McCalls 7550 purses sewn by Deborah Cooke

I also tried both purses from this pattern in a shiny fake leather. I love the clutch – which is upside down in the picture! – and it was both quick and easy. The other purse is a bit floppy, plus I thought the strap was short and thick. The flap curls on that one, too, so maybe the fake leather needs to be doubled over or interfaced. Maybe the bag needs to be lined. Modifications are required!

For version three of the sundress, I applied fusible knit interfacing to the center back seam allowance for the skirt. This will ensure the edges can’t fray after the garment is done.

And here’s version three with the new purse!

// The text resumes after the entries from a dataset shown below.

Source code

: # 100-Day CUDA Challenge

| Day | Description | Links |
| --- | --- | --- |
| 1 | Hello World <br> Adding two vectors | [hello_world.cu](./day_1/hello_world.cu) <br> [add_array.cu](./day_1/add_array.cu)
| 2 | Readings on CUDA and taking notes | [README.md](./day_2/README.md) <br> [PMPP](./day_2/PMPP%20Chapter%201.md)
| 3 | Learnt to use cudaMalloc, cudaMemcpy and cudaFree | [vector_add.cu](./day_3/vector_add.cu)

McCalls 7550 view E sewn by Deborah Cooke

My model is a Silkstone Barbie, new to me. She’s Lingerie #2 from 2000 and I bought her NIB on eBay. Her hair needs to be redone since the elastics have disintegrated over time and her lingerie is a bit yellowed. I’ll give it a handwash to see if that will clean it up. I hadn’t seen a Silkstone Barbie before and there are cool things about her – a little more detail in the sculpt and the material makes her heavier. Her knees don’t bend, though.

I was so busy trying to get her to hold her new purse that I didn’t realize she was doing a drunk-lean on the steps.

This quilting cotton is probably the thickest of them all and that made the flamingo dress a bit challenging. I’m tempted to try one in Liberty Tana Lawn just to see how much easier it would be in a thinner cotton, but I need a break from this dress.

Fiddly fiddly sewing for Barbie! I like the challenge, though, and I’ll show you some market bags that I created in 1/6 scale next.